Top of MATERIAL TO PROCESS

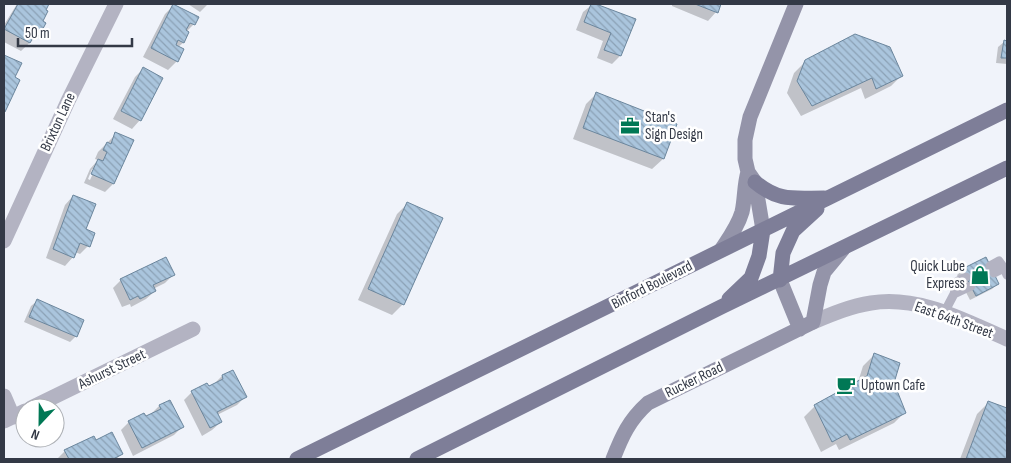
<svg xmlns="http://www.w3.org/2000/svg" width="1011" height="463" font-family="'Sofia Sans Condensed',sans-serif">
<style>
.shadow{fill:#0003;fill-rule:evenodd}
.building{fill:url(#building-back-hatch);stroke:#6b869d}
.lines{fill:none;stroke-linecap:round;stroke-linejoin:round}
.lane{stroke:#b3b3c2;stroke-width:9}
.street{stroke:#b3b3c2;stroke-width:15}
.secondary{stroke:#9494a9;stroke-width:15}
.primary{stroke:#7e7e98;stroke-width:15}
.labels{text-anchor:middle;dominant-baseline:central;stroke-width:5;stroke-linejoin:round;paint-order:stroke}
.poi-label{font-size:15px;fill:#333946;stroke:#fff;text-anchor:start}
.street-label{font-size:15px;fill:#333946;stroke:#fff}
</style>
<defs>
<pattern id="building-back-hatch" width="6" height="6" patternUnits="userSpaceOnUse" patternTransform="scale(1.25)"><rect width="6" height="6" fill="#aac5dd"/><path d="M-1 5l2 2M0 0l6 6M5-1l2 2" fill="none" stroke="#8ba1b5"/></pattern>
</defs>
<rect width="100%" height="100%" fill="#f0f3fa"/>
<path class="shadow" d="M17,4H48L44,10L38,35L21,51L4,42V25Z
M188,4H208L200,12Z
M593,4L634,20L620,56L612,64L597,58L603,41L576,30L583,12Z
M672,4H720L716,12L708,21L672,6Z
M174,5L194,24L186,32L188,33L183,43L178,47L177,61L168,70L143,57L165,14Z
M1004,42H1007V64L996,63L998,47Z
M4,57L20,64L14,78L4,112Z
M806,61L902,75L891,86L865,99L861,88L801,116L787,93L794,73Z
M143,69L140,120L132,129L113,119L135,77Z
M597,93L676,125L663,159L652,169L573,139L586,104Z
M116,134L113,184L105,192L84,183L90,169L98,160L95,159L98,152ZM92,169H95L90,180L88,179Z
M73,196L88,246L80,254L75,252L73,257L65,266L46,258L65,205Z
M408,203L403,304L392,315L358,300L397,214Z
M963,270L998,284L992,289L970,300L957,275Z
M173,275L165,283L153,289L155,291L146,299L131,307L130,304L122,307L113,288L121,280Z
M37,301L83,320L76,336L70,342L24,322L31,306Z
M874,355L893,383L905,412L894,423L839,450L836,444L821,452L804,417L815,406L858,382L863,366Z
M222,376L245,397L237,405L217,415L221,422L212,430L202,436L184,400L192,392L214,384Z
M170,401L182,427L174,435L133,456L121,430L129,422L150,415L159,406Z
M988,403L1007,410V459H960L977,414Z
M95,441L122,454L116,459H57L65,451Z"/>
<path class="building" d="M18,4H49L46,10L48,11L43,21L46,23L39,36L35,34L30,43L4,29Z
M173,4L199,17L195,25L190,23L186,30L189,32L184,43L178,40L176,45L184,49L178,62L151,48Z
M591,4H596L636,19L621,56L604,50L611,33L584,22Z
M695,4H721L718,13Z
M855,34L890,47L903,76L876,89L872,78L812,106L797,81L805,60Z
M1004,40L1007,41V58H1001Z
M4,55L22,63L15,77L20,80L5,112L4,111Z
M143,67L163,78L141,121L121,111Z
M596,92L677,124L664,159L583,128Z
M115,132L134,140L114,184L91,174L98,159L103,161L107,152L103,150L107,142L111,144Z
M73,195L96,204L86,229L95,233L90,247L80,243L74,258L53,249Z
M407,202L443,218L404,305L368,289Z
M166,257L175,275L153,285L156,291L140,299L138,296L130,300L120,279Z
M986,257L999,284L976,296L962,269Z
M37,299L84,320L77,337L29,317Z
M874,353L900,363L894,383L906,413L850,440L847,434L832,442L814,405L867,376Z
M233,370L247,397L217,412L222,422L210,428L191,391L207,383L209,386L223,379L222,375Z
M170,400L184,427L142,448L128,421L144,413L146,416L161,409L159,405Z
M988,401L1007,408V459H966Z
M112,432L123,454L113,459H69L64,450L94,436L96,440Z"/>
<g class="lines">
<path class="lane" d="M990,266L999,261L1004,268
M994,273L1004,268L1007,275
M954,294L971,286
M944,313L954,294L958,281L966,277"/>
<path class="street" d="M4,241L68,101L116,4
M813,322C832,314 851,306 871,303C919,295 965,321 1007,339
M4,396L13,417
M31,408L193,329
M4,421L25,411"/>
<path class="secondary" d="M763,230L755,182L748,172L745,159V140L750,117L796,4
M721,250C729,238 738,226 742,212C745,199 744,185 748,172
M780,280L800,329
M613,459C622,436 629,420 648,403L813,322L820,285L824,272L843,249"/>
<path class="primary" d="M755,182C779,202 794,198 824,198
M780,280L783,253L793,231L817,209
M729,299L751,278L759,256L763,230
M297,459L1007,110
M417,459L721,307L1007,168"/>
</g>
<defs>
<g id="office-bare" transform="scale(1.5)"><path d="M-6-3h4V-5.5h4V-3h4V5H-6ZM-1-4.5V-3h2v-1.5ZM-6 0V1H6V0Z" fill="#007855" stroke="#fff" stroke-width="2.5" paint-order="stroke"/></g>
<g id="shop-bare" transform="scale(1.5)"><path d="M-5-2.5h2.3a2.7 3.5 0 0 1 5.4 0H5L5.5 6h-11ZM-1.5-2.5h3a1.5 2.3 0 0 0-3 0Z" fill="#007855" stroke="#fff" stroke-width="2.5" paint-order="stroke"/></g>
<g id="cafe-bare" transform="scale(1.5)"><path d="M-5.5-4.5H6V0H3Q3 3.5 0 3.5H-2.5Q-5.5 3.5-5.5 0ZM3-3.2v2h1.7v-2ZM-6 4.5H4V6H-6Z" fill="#007855" stroke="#fff" stroke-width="2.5" paint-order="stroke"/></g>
</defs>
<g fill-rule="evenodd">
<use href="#office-bare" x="630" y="126"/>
<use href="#shop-bare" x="980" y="275"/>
<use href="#cafe-bare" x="846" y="385"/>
</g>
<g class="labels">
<g class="poi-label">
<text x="645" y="117">Stan's<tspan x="645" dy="17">Sign Design</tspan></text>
<text x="965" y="266" text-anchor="end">Quick Lube<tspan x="965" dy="17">Express</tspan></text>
<text x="861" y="385">Uptown Cafe</text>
</g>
<g class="street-label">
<text transform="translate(58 122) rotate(-65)">Brixton Lane</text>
<text transform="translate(652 285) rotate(-27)">Binford Boulevard</text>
<text transform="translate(954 320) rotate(20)">East 64th Street</text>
<text transform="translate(112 369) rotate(-26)">Ashurst Street</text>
<text transform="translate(694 380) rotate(-26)">Rucker Road</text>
</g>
</g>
<rect width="1011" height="463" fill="none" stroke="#333946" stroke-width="10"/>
<g transform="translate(40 423) rotate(202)"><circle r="24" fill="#ffffff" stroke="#adb0b5"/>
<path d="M0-4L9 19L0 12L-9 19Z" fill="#007855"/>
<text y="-8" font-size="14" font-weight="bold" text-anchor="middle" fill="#333946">N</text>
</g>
<path d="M18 38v8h114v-8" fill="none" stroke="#333946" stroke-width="2.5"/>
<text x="25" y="38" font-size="15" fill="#333946" stroke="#ffffff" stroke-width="4" paint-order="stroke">50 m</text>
</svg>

Bottom of MATERIAL TO PROCESS

WHAT TO WORK ON: All of the records above are to be copied exactly, minus the pictures.

WRITTEN ANSWER:
<svg xmlns="http://www.w3.org/2000/svg" width="1011" height="463" font-family="'Sofia Sans Condensed',sans-serif">
<style>
.shadow{fill:#0003;fill-rule:evenodd}
.building{fill:url(#building-back-hatch);stroke:#6b869d}
.lines{fill:none;stroke-linecap:round;stroke-linejoin:round}
.lane{stroke:#b3b3c2;stroke-width:9}
.street{stroke:#b3b3c2;stroke-width:15}
.secondary{stroke:#9494a9;stroke-width:15}
.primary{stroke:#7e7e98;stroke-width:15}
.labels{text-anchor:middle;dominant-baseline:central;stroke-width:5;stroke-linejoin:round;paint-order:stroke}
.poi-label{font-size:15px;fill:#333946;stroke:#fff;text-anchor:start}
.street-label{font-size:15px;fill:#333946;stroke:#fff}
</style>
<defs>
<pattern id="building-back-hatch" width="6" height="6" patternUnits="userSpaceOnUse" patternTransform="scale(1.25)"><rect width="6" height="6" fill="#aac5dd"/><path d="M-1 5l2 2M0 0l6 6M5-1l2 2" fill="none" stroke="#8ba1b5"/></pattern>
</defs>
<rect width="100%" height="100%" fill="#f0f3fa"/>
<path class="shadow" d="M17,4H48L44,10L38,35L21,51L4,42V25Z
M188,4H208L200,12Z
M593,4L634,20L620,56L612,64L597,58L603,41L576,30L583,12Z
M672,4H720L716,12L708,21L672,6Z
M174,5L194,24L186,32L188,33L183,43L178,47L177,61L168,70L143,57L165,14Z
M1004,42H1007V64L996,63L998,47Z
M4,57L20,64L14,78L4,112Z
M806,61L902,75L891,86L865,99L861,88L801,116L787,93L794,73Z
M143,69L140,120L132,129L113,119L135,77Z
M597,93L676,125L663,159L652,169L573,139L586,104Z
M116,134L113,184L105,192L84,183L90,169L98,160L95,159L98,152ZM92,169H95L90,180L88,179Z
M73,196L88,246L80,254L75,252L73,257L65,266L46,258L65,205Z
M408,203L403,304L392,315L358,300L397,214Z
M963,270L998,284L992,289L970,300L957,275Z
M173,275L165,283L153,289L155,291L146,299L131,307L130,304L122,307L113,288L121,280Z
M37,301L83,320L76,336L70,342L24,322L31,306Z
M874,355L893,383L905,412L894,423L839,450L836,444L821,452L804,417L815,406L858,382L863,366Z
M222,376L245,397L237,405L217,415L221,422L212,430L202,436L184,400L192,392L214,384Z
M170,401L182,427L174,435L133,456L121,430L129,422L150,415L159,406Z
M988,403L1007,410V459H960L977,414Z
M95,441L122,454L116,459H57L65,451Z"/>
<path class="building" d="M18,4H49L46,10L48,11L43,21L46,23L39,36L35,34L30,43L4,29Z
M173,4L199,17L195,25L190,23L186,30L189,32L184,43L178,40L176,45L184,49L178,62L151,48Z
M591,4H596L636,19L621,56L604,50L611,33L584,22Z
M695,4H721L718,13Z
M855,34L890,47L903,76L876,89L872,78L812,106L797,81L805,60Z
M1004,40L1007,41V58H1001Z
M4,55L22,63L15,77L20,80L5,112L4,111Z
M143,67L163,78L141,121L121,111Z
M596,92L677,124L664,159L583,128Z
M115,132L134,140L114,184L91,174L98,159L103,161L107,152L103,150L107,142L111,144Z
M73,195L96,204L86,229L95,233L90,247L80,243L74,258L53,249Z
M407,202L443,218L404,305L368,289Z
M166,257L175,275L153,285L156,291L140,299L138,296L130,300L120,279Z
M986,257L999,284L976,296L962,269Z
M37,299L84,320L77,337L29,317Z
M874,353L900,363L894,383L906,413L850,440L847,434L832,442L814,405L867,376Z
M233,370L247,397L217,412L222,422L210,428L191,391L207,383L209,386L223,379L222,375Z
M170,400L184,427L142,448L128,421L144,413L146,416L161,409L159,405Z
M988,401L1007,408V459H966Z
M112,432L123,454L113,459H69L64,450L94,436L96,440Z"/>
<g class="lines">
<path class="lane" d="M990,266L999,261L1004,268
M994,273L1004,268L1007,275
M954,294L971,286
M944,313L954,294L958,281L966,277"/>
<path class="street" d="M4,241L68,101L116,4
M813,322C832,314 851,306 871,303C919,295 965,321 1007,339
M4,396L13,417
M31,408L193,329
M4,421L25,411"/>
<path class="secondary" d="M763,230L755,182L748,172L745,159V140L750,117L796,4
M721,250C729,238 738,226 742,212C745,199 744,185 748,172
M780,280L800,329
M613,459C622,436 629,420 648,403L813,322L820,285L824,272L843,249"/>
<path class="primary" d="M755,182C779,202 794,198 824,198
M780,280L783,253L793,231L817,209
M729,299L751,278L759,256L763,230
M297,459L1007,110
M417,459L721,307L1007,168"/>
</g>
<defs>
<g id="office-bare" transform="scale(1.5)"><path d="M-6-3h4V-5.5h4V-3h4V5H-6ZM-1-4.5V-3h2v-1.5ZM-6 0V1H6V0Z" fill="#007855" stroke="#fff" stroke-width="2.5" paint-order="stroke"/></g>
<g id="shop-bare" transform="scale(1.5)"><path d="M-5-2.5h2.3a2.7 3.5 0 0 1 5.4 0H5L5.5 6h-11ZM-1.5-2.5h3a1.5 2.3 0 0 0-3 0Z" fill="#007855" stroke="#fff" stroke-width="2.5" paint-order="stroke"/></g>
<g id="cafe-bare" transform="scale(1.5)"><path d="M-5.5-4.5H6V0H3Q3 3.5 0 3.5H-2.5Q-5.5 3.5-5.5 0ZM3-3.2v2h1.7v-2ZM-6 4.5H4V6H-6Z" fill="#007855" stroke="#fff" stroke-width="2.5" paint-order="stroke"/></g>
</defs>
<g fill-rule="evenodd">
<use href="#office-bare" x="630" y="126"/>
<use href="#shop-bare" x="980" y="275"/>
<use href="#cafe-bare" x="846" y="385"/>
</g>
<g class="labels">
<g class="poi-label">
<text x="645" y="117">Stan's<tspan x="645" dy="17">Sign Design</tspan></text>
<text x="965" y="266" text-anchor="end">Quick Lube<tspan x="965" dy="17">Express</tspan></text>
<text x="861" y="385">Uptown Cafe</text>
</g>
<g class="street-label">
<text transform="translate(58 122) rotate(-65)">Brixton Lane</text>
<text transform="translate(652 285) rotate(-27)">Binford Boulevard</text>
<text transform="translate(954 320) rotate(20)">East 64th Street</text>
<text transform="translate(112 369) rotate(-26)">Ashurst Street</text>
<text transform="translate(694 380) rotate(-26)">Rucker Road</text>
</g>
</g>
<rect width="1011" height="463" fill="none" stroke="#333946" stroke-width="10"/>
<g transform="translate(40 423) rotate(202)"><circle r="24" fill="#ffffff" stroke="#adb0b5"/>
<path d="M0-4L9 19L0 12L-9 19Z" fill="#007855"/>
<text y="-8" font-size="14" font-weight="bold" text-anchor="middle" fill="#333946">N</text>
</g>
<path d="M18 38v8h114v-8" fill="none" stroke="#333946" stroke-width="2.5"/>
<text x="25" y="38" font-size="15" fill="#333946" stroke="#ffffff" stroke-width="4" paint-order="stroke">50 m</text>
</svg>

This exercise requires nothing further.